I saw how these improvements take shape later that same week when I was in Addis Ababa, Ethiopia visiting a local company with a new idea for powering agriculture.  Regions like Sidama and Bale Ethiopia, have an untapped reserve of over a million hectares of native highland bamboo. Currently, bamboo is sold at low prices for small construction projects like building fences and for fuel. But one Ethiopian company, African Bamboo, is pioneering a new technology to process native bamboo into high-value, commercial-quality wood panels. In order to minimize the environmental impact of the energy-intensive thermal processing, African Bamboo developed a processing technology powered by organic waste, like the husks of coffee beans. African Bamboo’s innovation won a $1 million dollar energy challenge grant from USAID to support research and enable the company to replicate its model. Through use of this technology, African Bamboo is not only increasing the value of bamboo for small-scale farmers, but creating economic opportunities along the value-chain: cutting, transporting, manufacturing and exporting bamboo to an international market. This translates to increased incomes and improved livelihoods for the 30 farming cooperatives and over 2,000 farmers who are partnering with the company.

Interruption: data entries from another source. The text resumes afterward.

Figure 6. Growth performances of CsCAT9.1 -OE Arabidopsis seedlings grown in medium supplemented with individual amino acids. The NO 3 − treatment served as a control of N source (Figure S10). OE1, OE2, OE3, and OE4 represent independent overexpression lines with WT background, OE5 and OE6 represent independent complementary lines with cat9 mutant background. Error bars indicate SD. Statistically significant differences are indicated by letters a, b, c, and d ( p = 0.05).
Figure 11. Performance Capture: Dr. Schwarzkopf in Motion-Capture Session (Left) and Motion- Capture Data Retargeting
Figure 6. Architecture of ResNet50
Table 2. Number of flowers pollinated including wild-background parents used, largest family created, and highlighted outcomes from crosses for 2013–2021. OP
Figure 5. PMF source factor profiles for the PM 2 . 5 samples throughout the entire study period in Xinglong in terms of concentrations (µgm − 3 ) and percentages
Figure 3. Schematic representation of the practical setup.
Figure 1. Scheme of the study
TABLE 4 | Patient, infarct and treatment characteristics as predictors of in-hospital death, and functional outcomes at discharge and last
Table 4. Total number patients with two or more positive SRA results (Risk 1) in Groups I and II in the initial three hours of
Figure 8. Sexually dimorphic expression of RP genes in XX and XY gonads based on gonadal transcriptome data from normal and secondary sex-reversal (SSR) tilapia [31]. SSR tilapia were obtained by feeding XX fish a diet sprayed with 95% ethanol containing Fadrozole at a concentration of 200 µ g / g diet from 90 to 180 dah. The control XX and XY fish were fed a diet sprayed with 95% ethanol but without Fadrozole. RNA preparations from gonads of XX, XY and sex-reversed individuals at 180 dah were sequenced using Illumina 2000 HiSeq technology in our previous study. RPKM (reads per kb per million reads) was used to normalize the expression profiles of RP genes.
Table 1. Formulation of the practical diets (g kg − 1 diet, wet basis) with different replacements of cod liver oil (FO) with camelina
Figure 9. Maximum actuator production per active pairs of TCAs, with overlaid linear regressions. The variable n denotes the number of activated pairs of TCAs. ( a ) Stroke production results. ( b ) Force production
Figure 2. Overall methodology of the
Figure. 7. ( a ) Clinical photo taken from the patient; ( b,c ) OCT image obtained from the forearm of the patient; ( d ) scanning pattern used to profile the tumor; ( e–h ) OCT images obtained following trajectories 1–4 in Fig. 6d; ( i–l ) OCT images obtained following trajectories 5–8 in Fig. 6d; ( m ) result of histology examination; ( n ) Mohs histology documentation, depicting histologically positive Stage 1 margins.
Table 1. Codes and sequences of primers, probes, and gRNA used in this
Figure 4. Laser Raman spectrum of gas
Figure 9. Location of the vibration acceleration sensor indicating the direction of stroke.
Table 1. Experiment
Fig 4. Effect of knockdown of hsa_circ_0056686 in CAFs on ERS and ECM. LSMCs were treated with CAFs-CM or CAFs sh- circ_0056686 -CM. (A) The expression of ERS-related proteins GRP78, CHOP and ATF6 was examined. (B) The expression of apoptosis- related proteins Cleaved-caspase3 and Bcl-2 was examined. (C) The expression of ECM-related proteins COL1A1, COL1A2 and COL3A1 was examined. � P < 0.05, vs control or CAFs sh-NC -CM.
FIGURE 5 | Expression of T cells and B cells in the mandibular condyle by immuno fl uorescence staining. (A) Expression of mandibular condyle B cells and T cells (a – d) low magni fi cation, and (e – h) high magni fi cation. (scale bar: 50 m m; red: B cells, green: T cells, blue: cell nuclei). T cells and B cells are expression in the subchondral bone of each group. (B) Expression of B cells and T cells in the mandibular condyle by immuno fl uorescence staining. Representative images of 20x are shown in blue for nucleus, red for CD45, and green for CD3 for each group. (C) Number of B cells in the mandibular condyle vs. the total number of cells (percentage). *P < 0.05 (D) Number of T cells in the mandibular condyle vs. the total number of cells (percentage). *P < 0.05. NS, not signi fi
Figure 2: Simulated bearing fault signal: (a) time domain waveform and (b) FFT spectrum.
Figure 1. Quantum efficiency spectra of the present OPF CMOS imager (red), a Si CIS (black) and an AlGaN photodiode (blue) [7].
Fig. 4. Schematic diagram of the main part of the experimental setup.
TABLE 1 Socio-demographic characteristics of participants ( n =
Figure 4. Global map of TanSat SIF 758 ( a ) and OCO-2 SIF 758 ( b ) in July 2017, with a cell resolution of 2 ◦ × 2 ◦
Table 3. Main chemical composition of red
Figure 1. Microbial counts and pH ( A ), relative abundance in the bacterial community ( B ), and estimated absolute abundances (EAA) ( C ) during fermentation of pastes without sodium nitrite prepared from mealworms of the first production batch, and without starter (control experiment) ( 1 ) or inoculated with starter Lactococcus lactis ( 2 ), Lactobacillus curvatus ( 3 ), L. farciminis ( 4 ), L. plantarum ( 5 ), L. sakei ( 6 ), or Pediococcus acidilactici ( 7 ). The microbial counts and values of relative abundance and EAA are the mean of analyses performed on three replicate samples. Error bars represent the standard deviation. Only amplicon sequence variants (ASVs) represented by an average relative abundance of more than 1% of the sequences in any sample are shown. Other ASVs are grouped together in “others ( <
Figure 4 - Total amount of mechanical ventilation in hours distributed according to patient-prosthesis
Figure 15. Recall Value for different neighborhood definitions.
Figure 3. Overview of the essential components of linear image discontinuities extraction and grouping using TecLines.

These farmers and their families are the reason USAID is partnering with companies like CCKL and African Bamboo. Reliable, affordable electricity is essential for powering growth and lifting millions of people in sub-Saharan Africa out of poverty. USAID can be the catalyst that encourages this private investment in Africa’s energy future. As President Obama reminded us in the State of the Union last month, our nation’s leadership is defined by the “enormous opportunities to do good and promote understanding around the globe, to forge greater cooperation, to expand new markets, to free people from fear and want.”